Assigned task -> Working from the records below, repeat exactly the lines starting at the line that contains "Жиры, Суп картофельный" and ending at the line that contains "Draw Rate, 2004511226: 91 -> 113", inclusive.

┌─ Material for this task

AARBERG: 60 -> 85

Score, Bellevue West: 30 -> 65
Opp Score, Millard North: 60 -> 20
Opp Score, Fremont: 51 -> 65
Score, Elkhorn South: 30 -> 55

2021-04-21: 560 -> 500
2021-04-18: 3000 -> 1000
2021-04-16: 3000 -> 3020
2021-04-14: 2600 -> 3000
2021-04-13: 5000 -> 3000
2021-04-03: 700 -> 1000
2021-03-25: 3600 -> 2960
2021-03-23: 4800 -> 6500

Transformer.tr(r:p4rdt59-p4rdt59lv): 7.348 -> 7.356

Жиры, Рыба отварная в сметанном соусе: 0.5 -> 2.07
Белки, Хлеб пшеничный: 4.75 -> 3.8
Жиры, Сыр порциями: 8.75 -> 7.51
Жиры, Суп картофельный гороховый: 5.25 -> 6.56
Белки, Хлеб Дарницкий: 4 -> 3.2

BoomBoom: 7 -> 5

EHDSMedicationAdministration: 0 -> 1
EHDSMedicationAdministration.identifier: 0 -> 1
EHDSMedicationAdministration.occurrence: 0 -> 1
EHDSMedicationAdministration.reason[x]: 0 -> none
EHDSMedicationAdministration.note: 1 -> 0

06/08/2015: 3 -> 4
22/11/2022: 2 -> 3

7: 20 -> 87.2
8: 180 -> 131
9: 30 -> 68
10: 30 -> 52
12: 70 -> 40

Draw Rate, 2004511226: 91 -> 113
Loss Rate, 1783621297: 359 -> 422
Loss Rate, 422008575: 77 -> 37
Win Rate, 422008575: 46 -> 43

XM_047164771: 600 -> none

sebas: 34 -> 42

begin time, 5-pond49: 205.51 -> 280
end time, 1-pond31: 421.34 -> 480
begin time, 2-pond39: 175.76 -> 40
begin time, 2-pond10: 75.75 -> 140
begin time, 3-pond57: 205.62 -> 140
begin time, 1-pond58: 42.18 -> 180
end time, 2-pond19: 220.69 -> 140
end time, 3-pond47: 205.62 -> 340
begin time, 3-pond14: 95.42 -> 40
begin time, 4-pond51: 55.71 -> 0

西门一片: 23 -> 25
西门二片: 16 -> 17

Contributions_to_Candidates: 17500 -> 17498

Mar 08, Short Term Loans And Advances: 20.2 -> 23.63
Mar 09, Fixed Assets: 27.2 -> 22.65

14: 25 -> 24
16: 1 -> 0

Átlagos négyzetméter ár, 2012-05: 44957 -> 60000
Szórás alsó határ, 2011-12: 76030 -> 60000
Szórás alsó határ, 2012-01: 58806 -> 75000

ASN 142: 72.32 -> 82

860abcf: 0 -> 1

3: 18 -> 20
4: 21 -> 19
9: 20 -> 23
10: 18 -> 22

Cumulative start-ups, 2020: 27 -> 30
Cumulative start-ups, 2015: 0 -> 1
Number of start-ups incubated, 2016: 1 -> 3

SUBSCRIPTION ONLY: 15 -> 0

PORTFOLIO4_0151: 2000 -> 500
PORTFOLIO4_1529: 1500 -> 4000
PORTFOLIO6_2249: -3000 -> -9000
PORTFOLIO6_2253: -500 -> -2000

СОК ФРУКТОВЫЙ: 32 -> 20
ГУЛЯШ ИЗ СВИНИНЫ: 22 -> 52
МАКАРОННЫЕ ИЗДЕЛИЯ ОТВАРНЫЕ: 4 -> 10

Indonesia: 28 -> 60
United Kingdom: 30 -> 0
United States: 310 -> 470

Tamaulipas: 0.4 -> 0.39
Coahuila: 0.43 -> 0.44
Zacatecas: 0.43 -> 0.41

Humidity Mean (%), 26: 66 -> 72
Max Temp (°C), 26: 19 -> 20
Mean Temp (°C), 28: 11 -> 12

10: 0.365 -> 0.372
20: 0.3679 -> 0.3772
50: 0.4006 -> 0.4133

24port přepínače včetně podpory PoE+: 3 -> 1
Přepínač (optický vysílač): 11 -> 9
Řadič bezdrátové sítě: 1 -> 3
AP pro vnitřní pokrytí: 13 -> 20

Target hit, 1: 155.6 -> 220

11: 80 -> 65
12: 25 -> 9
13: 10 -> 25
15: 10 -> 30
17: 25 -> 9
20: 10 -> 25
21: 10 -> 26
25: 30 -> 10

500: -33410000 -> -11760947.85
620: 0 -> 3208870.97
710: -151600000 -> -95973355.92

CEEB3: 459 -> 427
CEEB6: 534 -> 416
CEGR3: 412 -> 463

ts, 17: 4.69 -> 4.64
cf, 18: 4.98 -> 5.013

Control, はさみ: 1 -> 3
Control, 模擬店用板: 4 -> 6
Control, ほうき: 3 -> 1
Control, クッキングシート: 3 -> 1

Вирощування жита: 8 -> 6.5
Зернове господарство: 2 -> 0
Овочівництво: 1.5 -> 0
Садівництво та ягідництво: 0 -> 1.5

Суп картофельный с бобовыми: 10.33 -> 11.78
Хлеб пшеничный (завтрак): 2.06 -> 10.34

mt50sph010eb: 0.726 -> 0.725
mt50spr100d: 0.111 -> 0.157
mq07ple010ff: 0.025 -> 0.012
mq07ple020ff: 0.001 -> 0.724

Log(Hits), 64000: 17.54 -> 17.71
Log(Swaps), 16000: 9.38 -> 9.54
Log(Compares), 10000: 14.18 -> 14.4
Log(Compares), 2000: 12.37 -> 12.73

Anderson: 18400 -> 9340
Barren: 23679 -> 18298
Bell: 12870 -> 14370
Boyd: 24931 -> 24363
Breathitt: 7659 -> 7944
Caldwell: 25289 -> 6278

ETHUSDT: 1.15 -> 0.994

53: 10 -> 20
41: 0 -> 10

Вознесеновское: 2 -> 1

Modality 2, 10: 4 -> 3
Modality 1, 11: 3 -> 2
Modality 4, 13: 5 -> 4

└─

Solution to this task ->
Жиры, Суп картофельный гороховый: 5.25 -> 6.56
Белки, Хлеб Дарницкий: 4 -> 3.2

BoomBoom: 7 -> 5

EHDSMedicationAdministration: 0 -> 1
EHDSMedicationAdministration.identifier: 0 -> 1
EHDSMedicationAdministration.occurrence: 0 -> 1
EHDSMedicationAdministration.reason[x]: 0 -> none
EHDSMedicationAdministration.note: 1 -> 0

06/08/2015: 3 -> 4
22/11/2022: 2 -> 3

7: 20 -> 87.2
8: 180 -> 131
9: 30 -> 68
10: 30 -> 52
12: 70 -> 40

Draw Rate, 2004511226: 91 -> 113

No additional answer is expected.